When the jet stream is flat and moving east-to-west, oxygen-18 in rain is still elevated in the West and depleted in the East, but the difference is much less than when the jet stream is curvy.

By examining oxygen isotope ratios in lake and cave sediments in the West and East, Bowen and colleagues showed that a flatter jet stream pattern prevailed from about 8,000 to 4,000 years ago in North America, but then, over only 500 years, the pattern shifted so that curvy jet streams became more frequent or severe or both. The method can't distinguish frequency from severity.

Simulating the Jet Stream

As a test of what the cave and lake sediments revealed, Bowen's team did computer simulations of climate using software that takes isotopes into account.

Simulations of climate and oxygen isotope changes in the Middle Holocene and today resemble, respectively, today's flat and curvy jet stream patterns, supporting the switch toward increasing jet stream sinuosity 4,000 years ago.

Why did the trend start then?

"It was a when seasonality becomes weaker," Bowen says.
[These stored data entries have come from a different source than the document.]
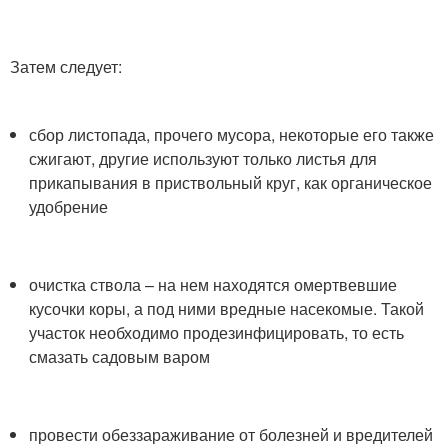
Затем следует:
сбор листопада, прочего мусора, некоторые его также
сжигают, другие используют только листья для
прикапывания в приствольный круг, как органическое
удобрение
очистка ствола – на нем находятся омертвевшие
кусочки коры, а под ними вредные насекомые. Такой
участок необходимо продезинфицировать, то есть
смазать садовым варом
провести обеззараживание от болезней и вредителей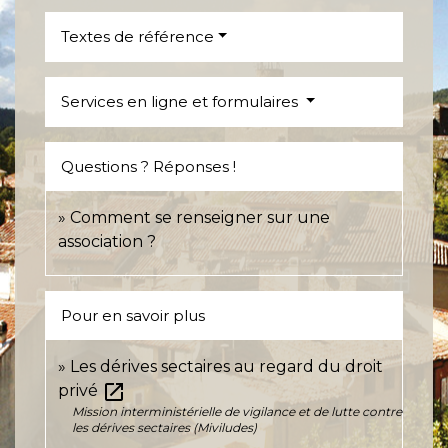
Textes de référence
Services en ligne et formulaires
Questions ? Réponses !
Comment se renseigner sur une
association ?
Pour en savoir plus
Les dérives sectaires au regard du droit
open_in_new
privé
Mission interministérielle de vigilance et de lutte contre
les dérives sectaires (Miviludes)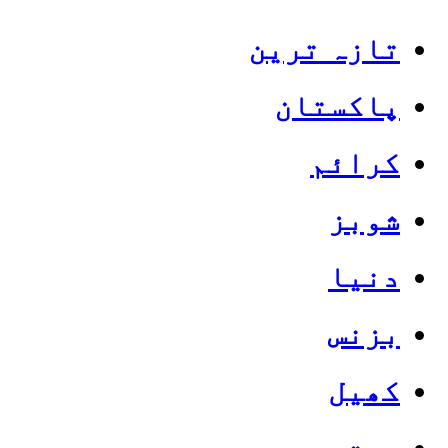
تازہ ترین
پاکستان
کرائم
شوبز
دنیا
بزنس
کھیل
صحت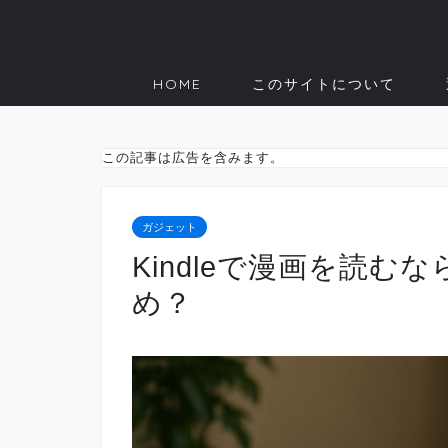
HOME
このサイトについて
この記事は広告を含みます。
ガジェット
Kindleで漫画を読
め？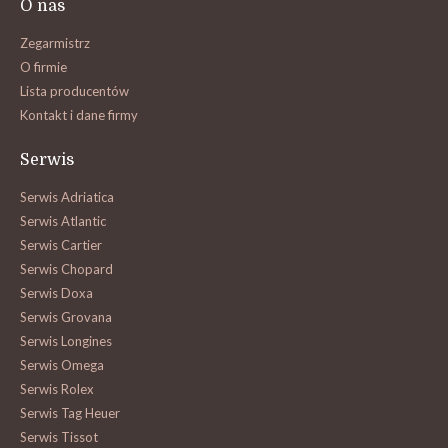
O nas
Zegarmistrz
O firmie
Lista producentów
Kontakt i dane firmy
Serwis
Serwis Adriatica
Serwis Atlantic
Serwis Cartier
Serwis Chopard
Serwis Doxa
Serwis Grovana
Serwis Longines
Serwis Omega
Serwis Rolex
Serwis Tag Heuer
Serwis Tissot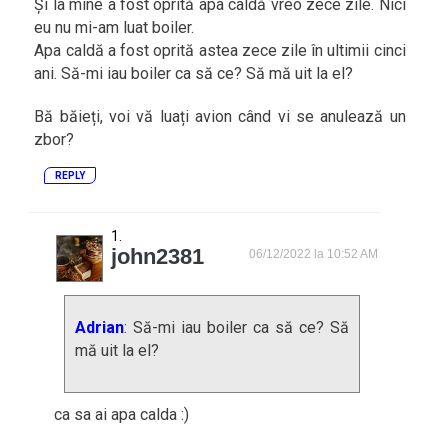
Și la mine a fost oprită apa caldă vreo zece zile. Nici
eu nu mi-am luat boiler.
Apa caldă a fost oprită astea zece zile în ultimii cinci
ani. Să-mi iau boiler ca să ce? Să mă uit la el?
Bă băieți, voi vă luați avion când vi se anulează un
zbor?
REPLY
john2381
06/12/2022 la 10:52 AM
Adrian
: Să-mi iau boiler ca să ce? Să
mă uit la el?
ca sa ai apa calda :)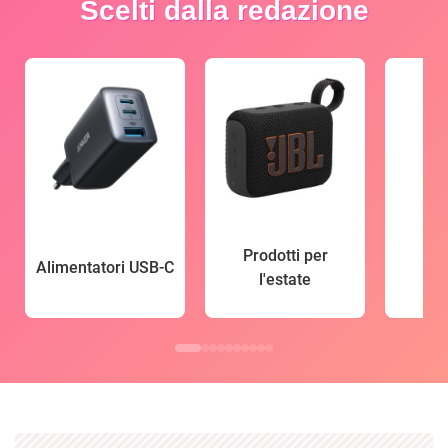
Scelti dalla redazione
Prodotti per
Alimentatori USB-C
l'estate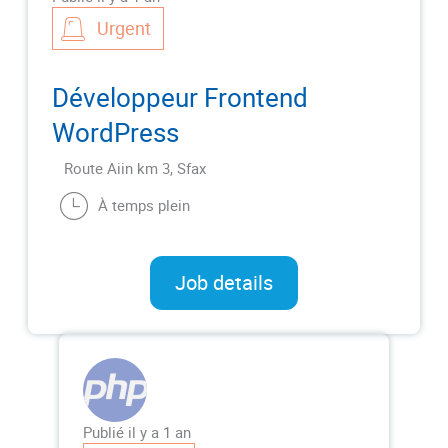
Urgent
Développeur Frontend
WordPress
Route Aiin km 3, Sfax
À temps plein
Job details
Publié il y a 1 an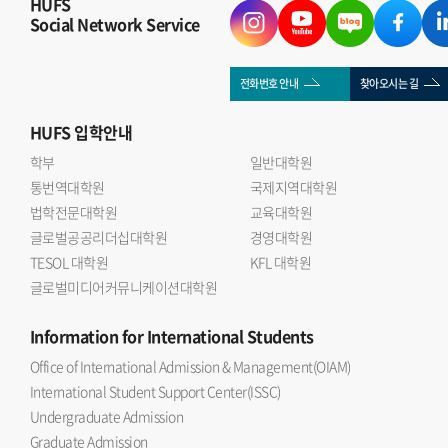
HUFS
Social Network Service
전화번호 안내
찾아오시는 길
HUFS
입학안내
학부
일반대학원
통번역대학원
국제지역대학원
법학전문대학원
교육대학원
글로벌공공리더십대학원
경영대학원
TESOL 대학원
KFL 대학원
글로벌미디어커뮤니케이션대학원
Information
for International Students
Office of International Admission & Management(OIAM)
International Student Support Center(ISSC)
Undergraduate Admission
Graduate Admission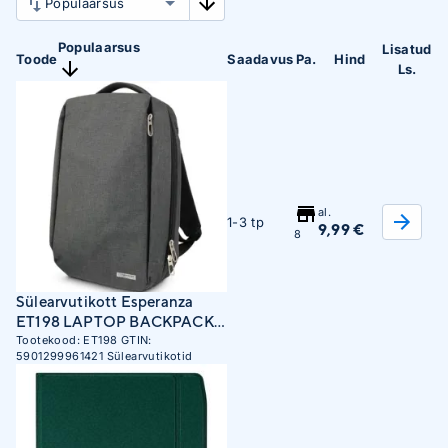
Populaarsus
Lisatud
Toode
Saadavus
Pa.
Hind
Ls.
al.
1-3 tp
9,99 €
8
Sülearvutikott Esperanza
ET198 LAPTOP BACKPACK
15.6
Tootekood:
ET198
GTIN:
5901299961421
Sülearvutikotid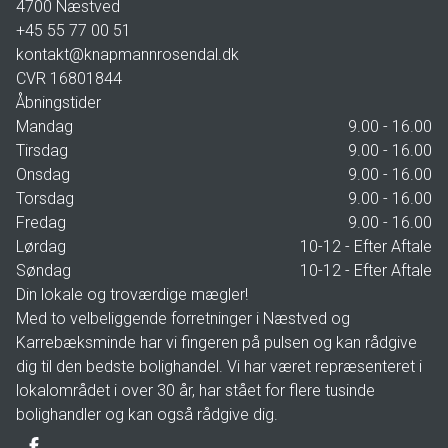
4700
Næstved
+45 55 77 00 51
kontakt@knapmannrosendal.dk
CVR
16801844
Åbningstider
Mandag
9.00 - 16.00
Tirsdag
9.00 - 16.00
Onsdag
9.00 - 16.00
Torsdag
9.00 - 16.00
Fredag
9.00 - 16.00
Lørdag
10-12 - Efter Aftale
Søndag
10-12 - Efter Aftale
Din lokale og troværdige mægler!
Med to velbeliggende forretninger i Næstved og
Karrebæksminde har vi fingeren på pulsen og kan rådgive
dig til den bedste bolighandel. Vi har været repræsenteret i
lokalområdet i over 30 år, har stået for flere tusinde
bolighandler og kan også rådgive dig.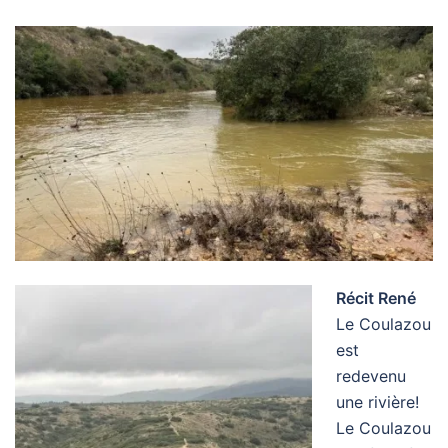
Récit René
Le Coulazou
est
redevenu
une rivière!
Le Coulazou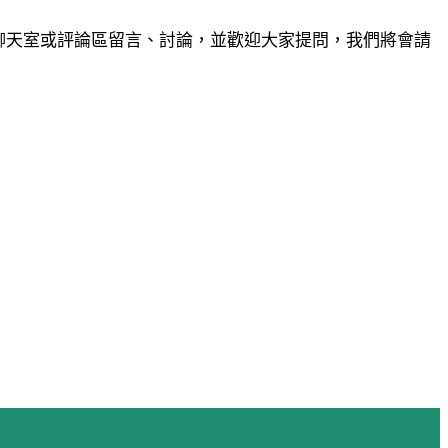
直播聊天室或評論區留言、討論，並歡迎大家提問，我們將會請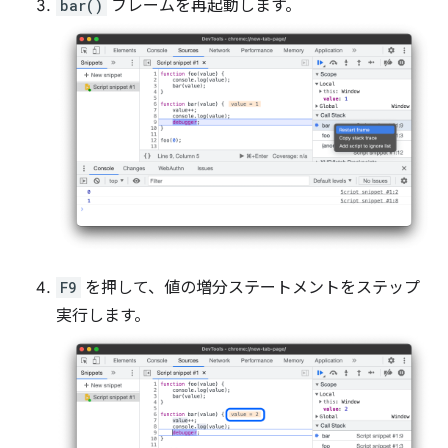
bar()
フレームを再起動します。
F9
を押して、値の増分ステートメントをステップ
実行します。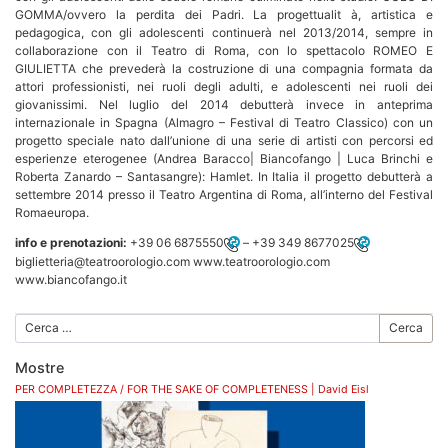
GOMMA/ovvero la perdita dei Padri. La progettualit à, artistica e
pedagogica, con gli adolescenti continuerà nel 2013/2014, sempre in
collaborazione con il Teatro di Roma, con lo spettacolo ROMEO E
GIULIETTA che prevederà la costruzione di una compagnia formata da
attori professionisti, nei ruoli degli adulti, e adolescenti nei ruoli dei
giovanissimi. Nel luglio del 2014 debutterà invece in anteprima
internazionale in Spagna (Almagro – Festival di Teatro Classico) con un
progetto speciale nato dall’unione di una serie di artisti con percorsi ed
esperienze eterogenee (Andrea Baracco| Biancofango | Luca Brinchi e
Roberta Zanardo – Santasangre): Hamlet. In Italia il progetto debutterà a
settembre 2014 presso il Teatro Argentina di Roma, all’interno del Festival
Romaeuropa.
info e prenotazioni:
+39 06 6875550
–
+39 349 8677025
biglietteria@teatroorologio.com www.teatroorologio.com
www.biancofango.it
Cerca
Mostre
PER COMPLETEZZA / FOR THE SAKE OF COMPLETENESS | David Eisl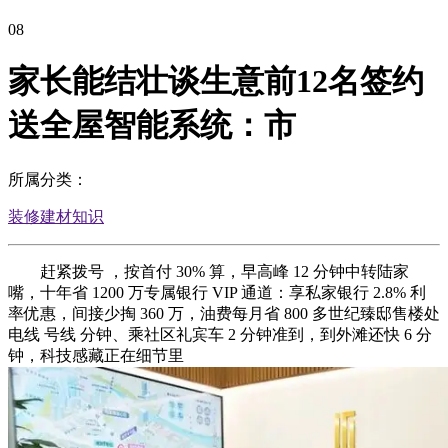
08
家长能结壮谈生意前12名签约
送全屋智能系统：市
所属分类：
装修建材知识
赶紧拨号 ，按首付 30% 算，早高峰 12 分钟中转陆家
嘴，十年省 1200 万专属银行 VIP 通道：享私家银行 2.8% 利
率优惠，间接少掏 360 万，油费每月省 800 多世纪臻邸售楼处
电线 号线 分钟、乘社区礼宾车 2 分钟准到，到外滩还快 6 分
钟，科技感藏正在细节里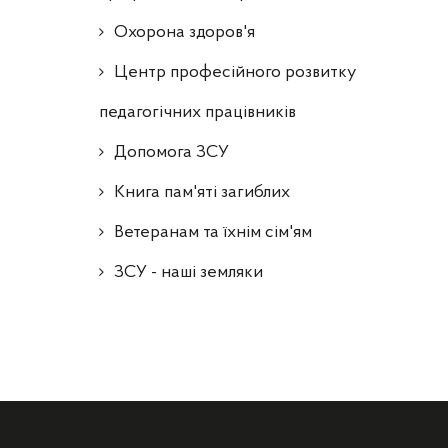
Охорона здоров'я
Центр професійного розвитку
педагогічних працівників
Допомога ЗСУ
Книга пам'яті загиблих
Ветеранам та їхнім сім'ям
ЗСУ - наші земляки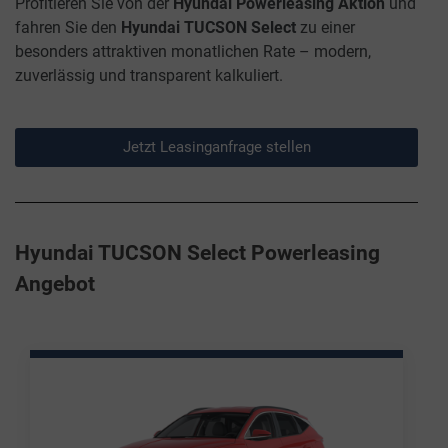
Profitieren Sie von der
Hyundai Powerleasing Aktion
und
fahren Sie den
Hyundai TUCSON Select
zu einer
besonders attraktiven monatlichen Rate –
modern,
zuverlässig und transparent kalkuliert.
Jetzt Leasinganfrage stellen
Hyundai TUCSON Select Powerleasing
Angebot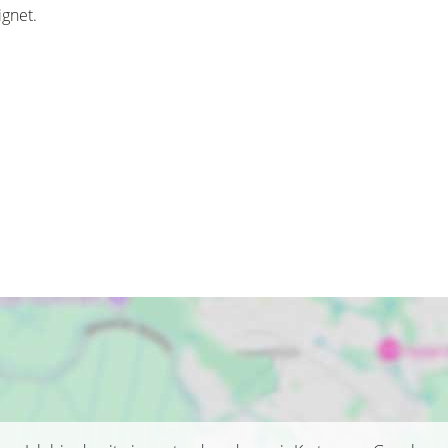
gnet.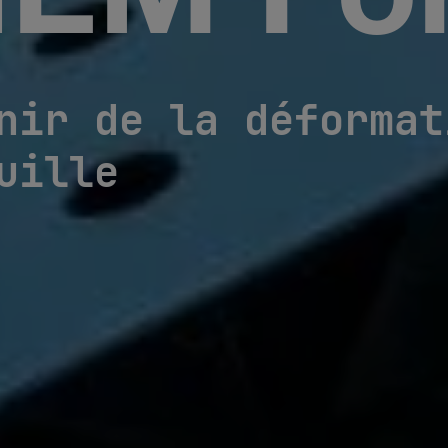
EM Fo
nir de la déformat
uille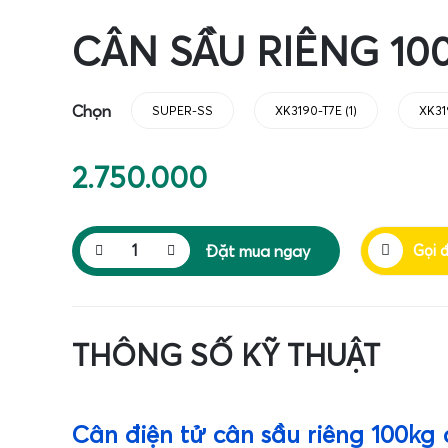
CÂN SẦU RIÊNG 10
Chọn
SUPER-SS
XK3190-T7E (1)
XK31
2.750.000
Đặt mua ngay
Gọi 
THÔNG SỐ KỸ THUẬT
Cân điện tử cân sầu riêng 100kg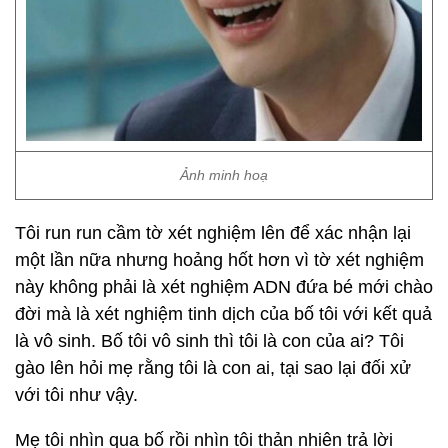
Ảnh minh hoạ
Tôi run run cầm tờ xét nghiệm lên để xác nhận lại
một lần nữa nhưng hoảng hốt hơn vì tờ xét nghiệm
này không phải là xét nghiệm ADN đứa bé mới chào
đời mà là xét nghiệm tinh dịch của bố tôi với kết quả
là vô sinh. Bố tôi vô sinh thì tôi là con của ai? Tôi
gào lên hỏi mẹ rằng tôi là con ai, tại sao lại đối xử
với tôi như vậy.
Mẹ tôi nhìn qua bố rồi nhìn tôi thản nhiên trả lời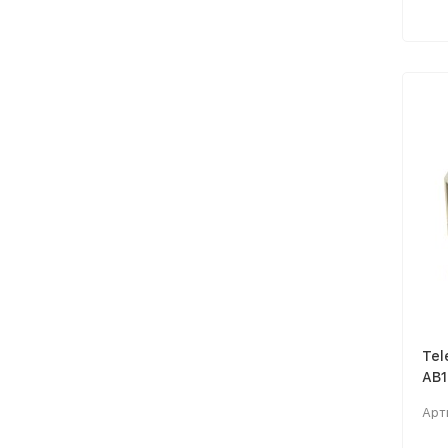
Tel
AB
кле
Арт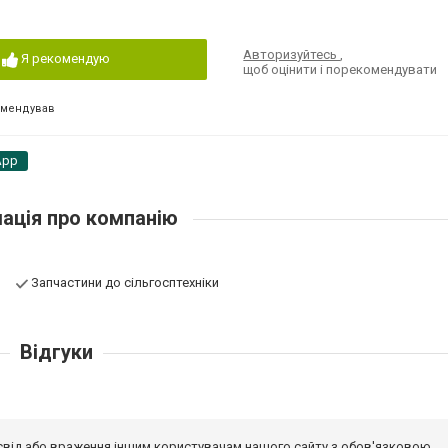
Авторизуйтесь
,
Я рекомендую
щоб оцінити і порекомендувати
омендував
App
ація про компанію
Запчастини до сільгосптехніки
Відгуки
досвід або враження іншим користувачам нашого сайту з обов'язковою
The Northern Hemisphere was closer to the sun during the summer 8,000 years ago than it was 4,000 years ago or is now due to a 20,000-year cycle in Earth's orbit. He envisions a tipping point 4,000 years ago when weakening summer sunlight reduced the equator-to-pole temperature difference and, along with an intensifying El Nino climate pattern, pushed the jet stream toward greater curviness.